WRITTEN TASK: What lines in the records below mention "degree"? List them all.
··· DATA FOR ANALYSIS ···
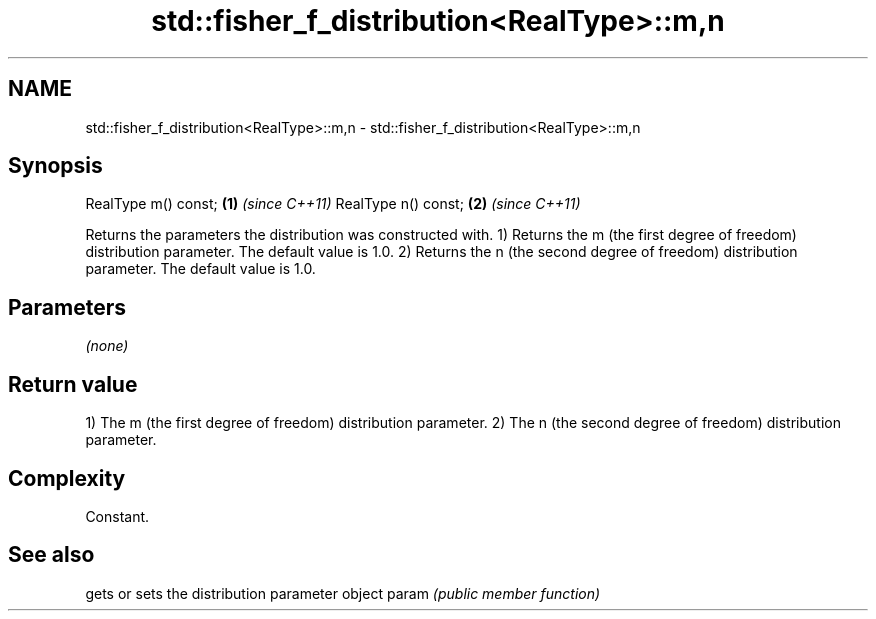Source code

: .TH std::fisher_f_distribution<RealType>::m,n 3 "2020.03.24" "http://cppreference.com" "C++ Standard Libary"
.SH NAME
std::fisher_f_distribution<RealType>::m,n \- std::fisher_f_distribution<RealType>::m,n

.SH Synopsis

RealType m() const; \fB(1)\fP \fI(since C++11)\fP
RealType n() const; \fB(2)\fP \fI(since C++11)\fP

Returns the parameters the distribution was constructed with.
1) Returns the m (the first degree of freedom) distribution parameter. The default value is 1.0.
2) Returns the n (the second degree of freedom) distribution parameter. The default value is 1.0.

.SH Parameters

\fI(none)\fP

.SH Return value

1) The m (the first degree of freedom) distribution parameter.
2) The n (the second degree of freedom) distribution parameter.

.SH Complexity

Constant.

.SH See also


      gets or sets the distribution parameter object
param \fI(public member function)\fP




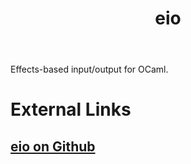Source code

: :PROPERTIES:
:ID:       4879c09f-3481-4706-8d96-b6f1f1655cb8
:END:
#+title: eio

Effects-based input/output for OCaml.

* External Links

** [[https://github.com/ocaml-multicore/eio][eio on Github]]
···
YOUR RESPONSE:
1) Returns the m (the first degree of freedom) distribution parameter. The default value is 1.0.
2) Returns the n (the second degree of freedom) distribution parameter. The default value is 1.0.
1) The m (the first degree of freedom) distribution parameter.
2) The n (the second degree of freedom) distribution parameter.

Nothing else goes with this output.